The picture looks familiar but I can't recall the details. I think
there was a "wood puzzles" book which included this novelty joint. (Was
it a book sold by Woodcraft?) Anyway, it's a curiosity. Check it out
and tell all.
I've seen it as well. Both pieces are cut on a diagonal but when put
together they look like a dovetail - though they really aren't (if memory
serves...). I'd have to find the web page that breaks it all down too. I
couldn't explain it any better right now than what I've just said.
I have seen it too, just as you describe.
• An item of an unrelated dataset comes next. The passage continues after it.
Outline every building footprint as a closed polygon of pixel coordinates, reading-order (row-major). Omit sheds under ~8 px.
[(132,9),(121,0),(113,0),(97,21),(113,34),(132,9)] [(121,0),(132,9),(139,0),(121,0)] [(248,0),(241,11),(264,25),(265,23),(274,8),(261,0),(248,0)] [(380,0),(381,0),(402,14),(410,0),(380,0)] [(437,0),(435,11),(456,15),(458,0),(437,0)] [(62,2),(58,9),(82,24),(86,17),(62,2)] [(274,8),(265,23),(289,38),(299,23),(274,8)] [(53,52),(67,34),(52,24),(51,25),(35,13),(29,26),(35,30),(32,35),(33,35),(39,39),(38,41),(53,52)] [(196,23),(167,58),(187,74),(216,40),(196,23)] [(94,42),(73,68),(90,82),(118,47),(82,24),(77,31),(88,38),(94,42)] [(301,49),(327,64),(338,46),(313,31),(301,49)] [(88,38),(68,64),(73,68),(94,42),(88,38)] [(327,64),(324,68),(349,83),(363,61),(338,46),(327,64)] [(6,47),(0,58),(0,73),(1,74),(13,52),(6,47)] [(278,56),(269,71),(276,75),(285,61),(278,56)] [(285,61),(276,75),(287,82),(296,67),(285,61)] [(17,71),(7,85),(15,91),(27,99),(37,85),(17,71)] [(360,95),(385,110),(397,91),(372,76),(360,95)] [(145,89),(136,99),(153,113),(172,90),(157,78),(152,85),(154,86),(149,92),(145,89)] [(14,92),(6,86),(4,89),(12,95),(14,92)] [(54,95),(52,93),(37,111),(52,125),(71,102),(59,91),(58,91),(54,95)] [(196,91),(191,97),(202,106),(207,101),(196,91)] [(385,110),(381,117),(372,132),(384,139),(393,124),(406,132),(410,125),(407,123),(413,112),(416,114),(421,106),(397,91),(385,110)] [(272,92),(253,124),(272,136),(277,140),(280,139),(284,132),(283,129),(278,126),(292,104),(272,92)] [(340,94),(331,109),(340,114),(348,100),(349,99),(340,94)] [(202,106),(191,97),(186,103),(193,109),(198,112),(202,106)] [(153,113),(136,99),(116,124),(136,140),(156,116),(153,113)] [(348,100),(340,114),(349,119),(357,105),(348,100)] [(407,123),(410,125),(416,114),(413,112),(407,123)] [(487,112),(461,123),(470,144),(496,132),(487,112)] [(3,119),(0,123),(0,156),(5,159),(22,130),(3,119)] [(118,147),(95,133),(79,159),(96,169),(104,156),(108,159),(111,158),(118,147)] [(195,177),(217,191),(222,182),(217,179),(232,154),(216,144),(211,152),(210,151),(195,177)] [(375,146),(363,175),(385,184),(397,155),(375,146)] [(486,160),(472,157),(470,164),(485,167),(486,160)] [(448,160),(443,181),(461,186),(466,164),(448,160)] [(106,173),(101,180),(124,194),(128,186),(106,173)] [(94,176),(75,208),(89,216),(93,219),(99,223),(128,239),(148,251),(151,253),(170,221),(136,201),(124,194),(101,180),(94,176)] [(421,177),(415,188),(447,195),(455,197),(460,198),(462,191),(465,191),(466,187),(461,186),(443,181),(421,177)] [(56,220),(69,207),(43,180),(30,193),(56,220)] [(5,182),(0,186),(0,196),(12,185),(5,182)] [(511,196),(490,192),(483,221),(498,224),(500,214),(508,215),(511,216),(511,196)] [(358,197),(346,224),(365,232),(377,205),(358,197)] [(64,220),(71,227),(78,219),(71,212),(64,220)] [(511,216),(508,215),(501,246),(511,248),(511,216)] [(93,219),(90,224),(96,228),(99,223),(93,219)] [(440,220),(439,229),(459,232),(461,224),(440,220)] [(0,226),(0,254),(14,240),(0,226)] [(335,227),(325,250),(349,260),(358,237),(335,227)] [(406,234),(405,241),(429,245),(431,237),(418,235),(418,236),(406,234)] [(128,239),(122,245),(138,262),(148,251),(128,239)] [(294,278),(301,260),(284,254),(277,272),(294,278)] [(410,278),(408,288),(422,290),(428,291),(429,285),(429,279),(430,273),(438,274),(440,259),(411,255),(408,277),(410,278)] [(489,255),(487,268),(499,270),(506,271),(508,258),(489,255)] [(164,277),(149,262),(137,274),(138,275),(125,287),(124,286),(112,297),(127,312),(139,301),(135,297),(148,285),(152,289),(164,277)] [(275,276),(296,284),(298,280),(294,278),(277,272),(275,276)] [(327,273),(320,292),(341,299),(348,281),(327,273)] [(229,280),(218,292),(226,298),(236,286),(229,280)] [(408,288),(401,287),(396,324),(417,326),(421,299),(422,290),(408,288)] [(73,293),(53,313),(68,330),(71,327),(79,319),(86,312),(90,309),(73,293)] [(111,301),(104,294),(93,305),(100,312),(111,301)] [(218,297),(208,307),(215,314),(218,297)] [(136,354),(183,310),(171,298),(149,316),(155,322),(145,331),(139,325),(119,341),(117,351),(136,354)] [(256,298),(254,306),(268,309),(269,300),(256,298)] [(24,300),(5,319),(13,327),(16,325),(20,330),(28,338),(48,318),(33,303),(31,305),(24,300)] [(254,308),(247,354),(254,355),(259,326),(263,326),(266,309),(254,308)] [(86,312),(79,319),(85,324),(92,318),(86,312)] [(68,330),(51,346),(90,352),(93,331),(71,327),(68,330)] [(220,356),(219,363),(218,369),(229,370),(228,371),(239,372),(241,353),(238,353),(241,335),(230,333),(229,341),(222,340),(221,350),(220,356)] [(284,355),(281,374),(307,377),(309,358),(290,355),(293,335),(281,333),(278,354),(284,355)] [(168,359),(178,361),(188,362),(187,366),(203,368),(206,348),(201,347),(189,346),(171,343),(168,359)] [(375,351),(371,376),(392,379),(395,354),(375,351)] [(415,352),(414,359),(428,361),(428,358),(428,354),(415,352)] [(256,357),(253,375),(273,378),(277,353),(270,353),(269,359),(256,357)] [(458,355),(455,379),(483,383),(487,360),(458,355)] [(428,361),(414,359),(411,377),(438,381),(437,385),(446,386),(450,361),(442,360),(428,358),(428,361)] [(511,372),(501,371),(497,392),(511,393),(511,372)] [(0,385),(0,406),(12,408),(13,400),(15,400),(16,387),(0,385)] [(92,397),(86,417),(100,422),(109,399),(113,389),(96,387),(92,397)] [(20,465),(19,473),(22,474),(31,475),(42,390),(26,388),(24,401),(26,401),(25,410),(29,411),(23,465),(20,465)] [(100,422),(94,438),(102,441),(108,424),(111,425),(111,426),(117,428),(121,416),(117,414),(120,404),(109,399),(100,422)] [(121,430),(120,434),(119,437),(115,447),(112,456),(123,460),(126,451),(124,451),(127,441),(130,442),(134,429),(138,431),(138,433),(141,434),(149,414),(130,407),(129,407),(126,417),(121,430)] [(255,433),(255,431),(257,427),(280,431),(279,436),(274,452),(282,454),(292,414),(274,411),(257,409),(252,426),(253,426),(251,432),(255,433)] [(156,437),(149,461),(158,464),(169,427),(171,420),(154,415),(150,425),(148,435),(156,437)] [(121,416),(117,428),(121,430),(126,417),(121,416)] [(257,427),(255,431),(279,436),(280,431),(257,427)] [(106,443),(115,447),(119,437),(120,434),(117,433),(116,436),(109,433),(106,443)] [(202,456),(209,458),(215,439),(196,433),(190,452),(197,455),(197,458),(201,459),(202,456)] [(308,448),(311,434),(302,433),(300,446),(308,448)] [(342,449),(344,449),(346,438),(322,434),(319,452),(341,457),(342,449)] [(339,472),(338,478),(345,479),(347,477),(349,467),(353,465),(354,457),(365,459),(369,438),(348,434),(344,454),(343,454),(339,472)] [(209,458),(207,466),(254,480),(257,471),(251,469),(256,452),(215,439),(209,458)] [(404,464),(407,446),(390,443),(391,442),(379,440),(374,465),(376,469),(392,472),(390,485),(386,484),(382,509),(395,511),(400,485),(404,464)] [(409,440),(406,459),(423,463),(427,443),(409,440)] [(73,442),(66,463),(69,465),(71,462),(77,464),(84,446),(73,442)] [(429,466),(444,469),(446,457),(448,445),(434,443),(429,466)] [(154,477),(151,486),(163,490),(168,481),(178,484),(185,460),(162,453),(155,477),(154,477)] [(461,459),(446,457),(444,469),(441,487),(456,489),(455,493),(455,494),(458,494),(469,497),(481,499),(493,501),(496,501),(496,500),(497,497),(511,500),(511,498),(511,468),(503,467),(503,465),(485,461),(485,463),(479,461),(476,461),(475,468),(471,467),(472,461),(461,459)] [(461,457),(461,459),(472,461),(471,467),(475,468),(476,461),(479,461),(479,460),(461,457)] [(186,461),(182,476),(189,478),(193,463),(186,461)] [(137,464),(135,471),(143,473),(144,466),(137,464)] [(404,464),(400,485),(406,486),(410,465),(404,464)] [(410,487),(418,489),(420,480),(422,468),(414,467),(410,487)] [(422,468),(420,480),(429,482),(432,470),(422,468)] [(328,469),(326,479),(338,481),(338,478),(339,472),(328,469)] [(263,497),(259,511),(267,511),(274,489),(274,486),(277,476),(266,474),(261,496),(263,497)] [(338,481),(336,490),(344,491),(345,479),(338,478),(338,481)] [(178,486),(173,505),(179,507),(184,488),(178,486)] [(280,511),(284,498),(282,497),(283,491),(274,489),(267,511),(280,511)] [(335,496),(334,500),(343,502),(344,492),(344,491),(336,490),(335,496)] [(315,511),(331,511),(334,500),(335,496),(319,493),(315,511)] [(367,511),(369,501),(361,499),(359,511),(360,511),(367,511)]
The end result is an illusion, so to speak. Our minds are trained to think a
typical dovetail, but the wood is cut in a way to simulate a dovetail, when
it is really a form of slip joint.
OK - I'm going to give this a shot from memory. What you see is a box with
apparently two dovetails - on adjacent sides. What's really there is a
sliding joint. Imagine that the dovetail end you are seeing on one side
runs to the other one you see. What makes the illusion work is that the
ends of the dovetails are cut on an angle - even with the plane of the side
of the box. If you looked at the box straight on, but looking into the
corner instead of at one of the sides, you'd see the dovetail profile with
the ends cut off-square. The top has the dovetail slot to match. It slides
Damn - I don't know if that made one bit of sense.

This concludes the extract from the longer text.